__Information given__.
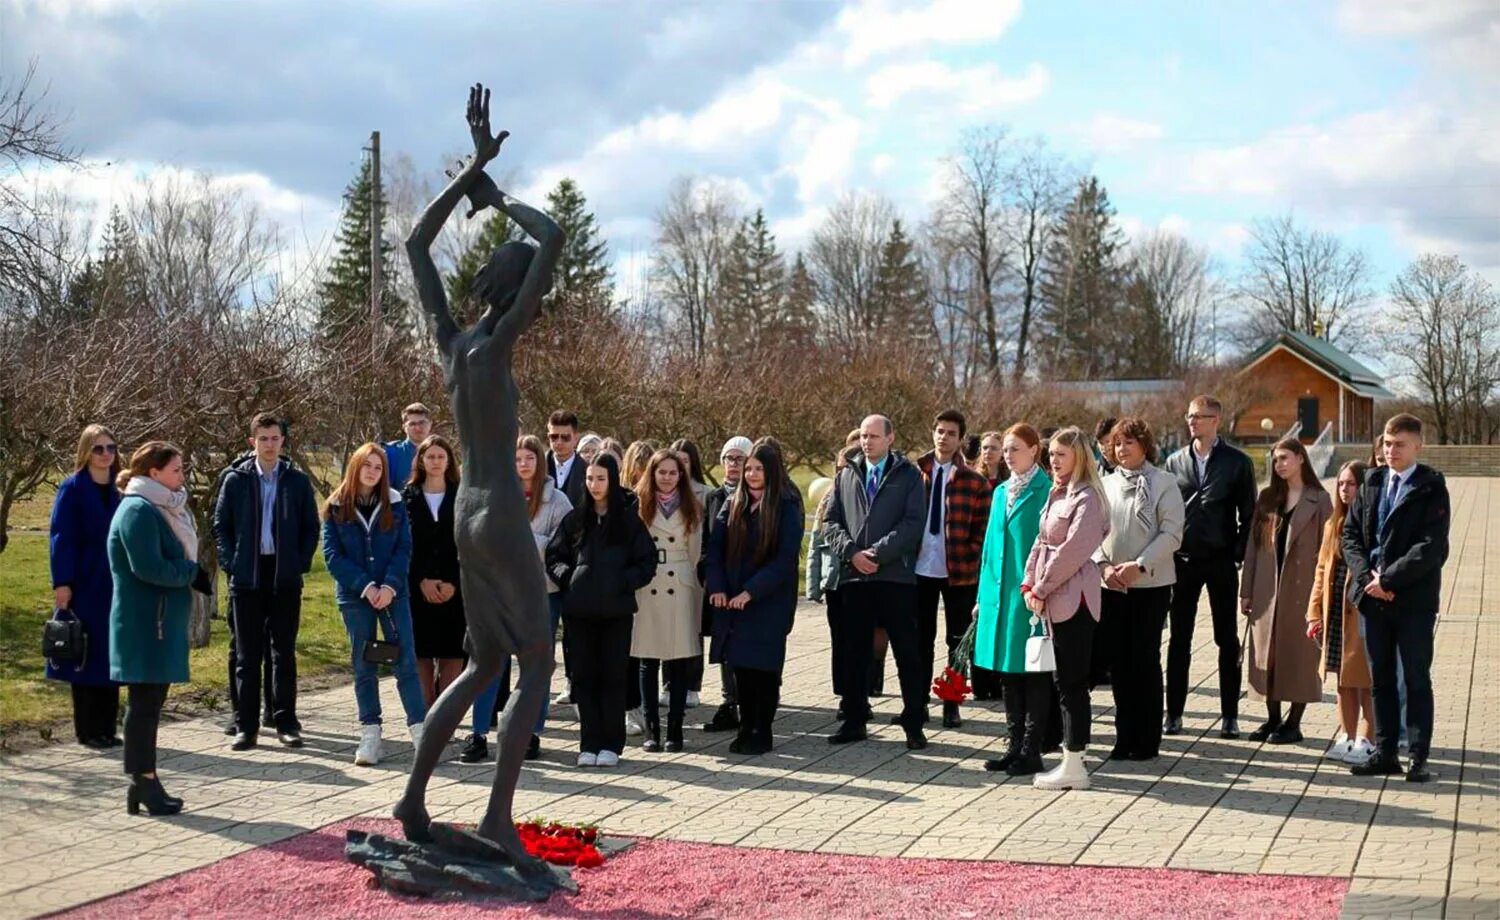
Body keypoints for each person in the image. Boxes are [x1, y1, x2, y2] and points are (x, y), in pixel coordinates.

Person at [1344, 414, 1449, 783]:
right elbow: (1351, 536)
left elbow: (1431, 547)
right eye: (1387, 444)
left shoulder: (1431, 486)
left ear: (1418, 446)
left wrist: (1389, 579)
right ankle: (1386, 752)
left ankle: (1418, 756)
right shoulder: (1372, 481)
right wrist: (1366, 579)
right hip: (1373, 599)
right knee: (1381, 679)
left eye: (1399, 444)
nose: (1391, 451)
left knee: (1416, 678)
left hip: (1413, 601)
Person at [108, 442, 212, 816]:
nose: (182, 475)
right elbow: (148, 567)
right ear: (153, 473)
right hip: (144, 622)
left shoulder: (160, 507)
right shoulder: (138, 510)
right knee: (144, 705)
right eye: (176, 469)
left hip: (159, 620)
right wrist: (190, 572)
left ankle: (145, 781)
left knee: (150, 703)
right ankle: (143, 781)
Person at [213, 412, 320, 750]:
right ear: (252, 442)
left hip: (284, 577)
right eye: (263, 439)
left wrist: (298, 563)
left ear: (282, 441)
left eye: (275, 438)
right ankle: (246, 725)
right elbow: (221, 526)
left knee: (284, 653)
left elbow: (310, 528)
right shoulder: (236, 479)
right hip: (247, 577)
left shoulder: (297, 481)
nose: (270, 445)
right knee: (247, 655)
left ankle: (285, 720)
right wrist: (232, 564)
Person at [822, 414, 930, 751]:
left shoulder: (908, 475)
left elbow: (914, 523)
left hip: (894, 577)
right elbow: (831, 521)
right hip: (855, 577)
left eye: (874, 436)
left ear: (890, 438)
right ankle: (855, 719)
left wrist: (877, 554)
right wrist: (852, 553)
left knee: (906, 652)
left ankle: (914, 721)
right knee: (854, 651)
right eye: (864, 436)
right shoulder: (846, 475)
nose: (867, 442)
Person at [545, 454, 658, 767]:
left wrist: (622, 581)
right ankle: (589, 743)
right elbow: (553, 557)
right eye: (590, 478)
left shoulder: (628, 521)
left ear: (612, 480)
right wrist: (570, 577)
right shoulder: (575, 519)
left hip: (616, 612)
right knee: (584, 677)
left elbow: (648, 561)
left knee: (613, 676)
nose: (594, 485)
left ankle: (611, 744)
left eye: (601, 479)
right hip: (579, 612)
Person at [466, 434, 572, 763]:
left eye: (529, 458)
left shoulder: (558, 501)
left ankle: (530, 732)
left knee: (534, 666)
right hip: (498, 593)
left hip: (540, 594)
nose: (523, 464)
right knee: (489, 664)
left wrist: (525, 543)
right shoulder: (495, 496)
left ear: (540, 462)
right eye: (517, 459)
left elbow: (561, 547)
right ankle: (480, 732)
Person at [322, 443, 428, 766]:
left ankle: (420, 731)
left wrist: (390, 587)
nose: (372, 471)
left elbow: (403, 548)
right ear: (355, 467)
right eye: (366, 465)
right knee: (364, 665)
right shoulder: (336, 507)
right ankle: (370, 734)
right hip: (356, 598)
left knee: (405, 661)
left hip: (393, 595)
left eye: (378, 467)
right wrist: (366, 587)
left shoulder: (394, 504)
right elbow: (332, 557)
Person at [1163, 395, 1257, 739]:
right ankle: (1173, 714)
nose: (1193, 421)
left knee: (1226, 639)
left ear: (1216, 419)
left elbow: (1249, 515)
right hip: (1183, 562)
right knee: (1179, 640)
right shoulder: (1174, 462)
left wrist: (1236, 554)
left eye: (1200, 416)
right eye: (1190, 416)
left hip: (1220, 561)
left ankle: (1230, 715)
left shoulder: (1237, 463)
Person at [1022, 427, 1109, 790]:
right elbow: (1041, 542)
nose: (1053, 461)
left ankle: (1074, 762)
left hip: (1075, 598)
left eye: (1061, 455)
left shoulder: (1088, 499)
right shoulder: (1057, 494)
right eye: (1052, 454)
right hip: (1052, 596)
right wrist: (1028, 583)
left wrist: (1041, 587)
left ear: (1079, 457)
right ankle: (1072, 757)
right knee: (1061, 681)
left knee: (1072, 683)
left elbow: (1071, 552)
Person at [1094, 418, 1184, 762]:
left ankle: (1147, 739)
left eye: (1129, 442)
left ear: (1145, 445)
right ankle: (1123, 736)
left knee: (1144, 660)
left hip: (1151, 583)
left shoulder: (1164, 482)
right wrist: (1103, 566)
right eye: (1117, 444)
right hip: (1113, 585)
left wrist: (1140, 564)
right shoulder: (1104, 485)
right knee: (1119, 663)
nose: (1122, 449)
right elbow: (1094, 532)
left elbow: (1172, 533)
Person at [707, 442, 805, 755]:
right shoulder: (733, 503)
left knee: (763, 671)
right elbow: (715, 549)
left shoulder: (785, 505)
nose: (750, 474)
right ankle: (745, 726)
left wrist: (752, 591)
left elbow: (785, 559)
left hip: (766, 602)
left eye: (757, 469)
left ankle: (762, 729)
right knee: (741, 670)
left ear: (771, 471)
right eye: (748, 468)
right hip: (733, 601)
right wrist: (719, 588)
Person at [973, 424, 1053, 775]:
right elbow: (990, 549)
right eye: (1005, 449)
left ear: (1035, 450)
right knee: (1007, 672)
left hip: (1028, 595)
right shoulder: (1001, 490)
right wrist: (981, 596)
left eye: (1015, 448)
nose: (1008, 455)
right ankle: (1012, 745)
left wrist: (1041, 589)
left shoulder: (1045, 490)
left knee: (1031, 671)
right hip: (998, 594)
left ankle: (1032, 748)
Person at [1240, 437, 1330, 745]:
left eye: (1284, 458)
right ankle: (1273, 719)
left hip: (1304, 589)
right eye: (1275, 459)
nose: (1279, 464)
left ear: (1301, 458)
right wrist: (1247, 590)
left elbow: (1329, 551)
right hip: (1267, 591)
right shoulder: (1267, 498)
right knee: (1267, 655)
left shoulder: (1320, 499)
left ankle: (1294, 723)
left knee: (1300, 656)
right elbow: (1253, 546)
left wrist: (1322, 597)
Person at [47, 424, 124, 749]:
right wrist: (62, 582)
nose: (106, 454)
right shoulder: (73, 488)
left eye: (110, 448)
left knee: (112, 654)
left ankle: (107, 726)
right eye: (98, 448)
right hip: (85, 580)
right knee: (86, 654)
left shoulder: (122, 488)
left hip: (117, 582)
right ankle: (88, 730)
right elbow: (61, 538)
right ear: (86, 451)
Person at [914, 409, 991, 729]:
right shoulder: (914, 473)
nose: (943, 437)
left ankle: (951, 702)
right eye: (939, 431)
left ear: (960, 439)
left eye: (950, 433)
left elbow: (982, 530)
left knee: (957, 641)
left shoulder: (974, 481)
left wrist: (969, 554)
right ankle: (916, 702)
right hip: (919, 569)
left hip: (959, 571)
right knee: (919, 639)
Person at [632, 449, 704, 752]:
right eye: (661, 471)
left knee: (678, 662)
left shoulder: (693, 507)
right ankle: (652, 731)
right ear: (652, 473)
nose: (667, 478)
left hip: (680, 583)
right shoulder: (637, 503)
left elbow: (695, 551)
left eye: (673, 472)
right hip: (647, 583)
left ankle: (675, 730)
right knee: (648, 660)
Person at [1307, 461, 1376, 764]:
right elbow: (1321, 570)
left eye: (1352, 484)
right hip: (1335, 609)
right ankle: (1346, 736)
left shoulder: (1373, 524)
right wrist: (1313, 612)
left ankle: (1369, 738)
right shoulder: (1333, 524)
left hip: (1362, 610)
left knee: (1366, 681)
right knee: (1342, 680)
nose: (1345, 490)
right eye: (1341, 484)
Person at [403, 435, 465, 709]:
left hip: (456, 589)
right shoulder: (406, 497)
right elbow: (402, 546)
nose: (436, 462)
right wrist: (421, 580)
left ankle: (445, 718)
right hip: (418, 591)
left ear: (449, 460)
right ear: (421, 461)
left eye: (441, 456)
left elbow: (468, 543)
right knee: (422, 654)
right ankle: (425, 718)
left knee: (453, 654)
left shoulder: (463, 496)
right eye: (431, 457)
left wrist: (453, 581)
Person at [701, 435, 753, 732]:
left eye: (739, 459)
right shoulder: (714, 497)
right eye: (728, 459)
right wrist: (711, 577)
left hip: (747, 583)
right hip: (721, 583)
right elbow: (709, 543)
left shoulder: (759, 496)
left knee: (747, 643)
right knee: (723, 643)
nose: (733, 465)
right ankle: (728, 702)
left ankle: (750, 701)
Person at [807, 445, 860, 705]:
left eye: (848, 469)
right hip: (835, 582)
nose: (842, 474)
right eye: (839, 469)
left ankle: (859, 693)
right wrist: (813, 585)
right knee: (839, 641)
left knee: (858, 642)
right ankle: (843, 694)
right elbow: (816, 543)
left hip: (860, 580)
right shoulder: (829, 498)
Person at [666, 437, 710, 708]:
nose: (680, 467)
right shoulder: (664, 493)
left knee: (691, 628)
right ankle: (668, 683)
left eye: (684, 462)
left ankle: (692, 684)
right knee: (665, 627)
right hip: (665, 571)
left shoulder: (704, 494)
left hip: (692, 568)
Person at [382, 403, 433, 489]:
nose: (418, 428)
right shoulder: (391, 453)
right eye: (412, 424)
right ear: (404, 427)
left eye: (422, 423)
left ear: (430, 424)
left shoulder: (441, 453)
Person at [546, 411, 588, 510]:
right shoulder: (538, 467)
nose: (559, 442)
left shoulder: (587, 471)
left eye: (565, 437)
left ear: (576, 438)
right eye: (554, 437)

__Task to carry out__. A word-for-word copy is needed, starting at the first line of the listing and ending with the line bearing "right elbow: (148, 567)". No pictures.

__Expected answer__.
Body keypoints for each person in the image. Boxes are [x1, y1, x2, y2] and points are (x, y), in pixel coordinates.

Person at [1344, 414, 1449, 783]:
right elbow: (1351, 536)
left elbow: (1431, 547)
right eye: (1387, 444)
left shoulder: (1431, 486)
left ear: (1418, 446)
left wrist: (1389, 579)
right ankle: (1386, 752)
left ankle: (1418, 756)
right shoulder: (1372, 481)
right wrist: (1366, 579)
right hip: (1373, 599)
right knee: (1381, 679)
left eye: (1399, 444)
nose: (1391, 451)
left knee: (1416, 678)
left hip: (1413, 601)
Person at [108, 442, 212, 816]:
nose: (182, 475)
right elbow: (148, 567)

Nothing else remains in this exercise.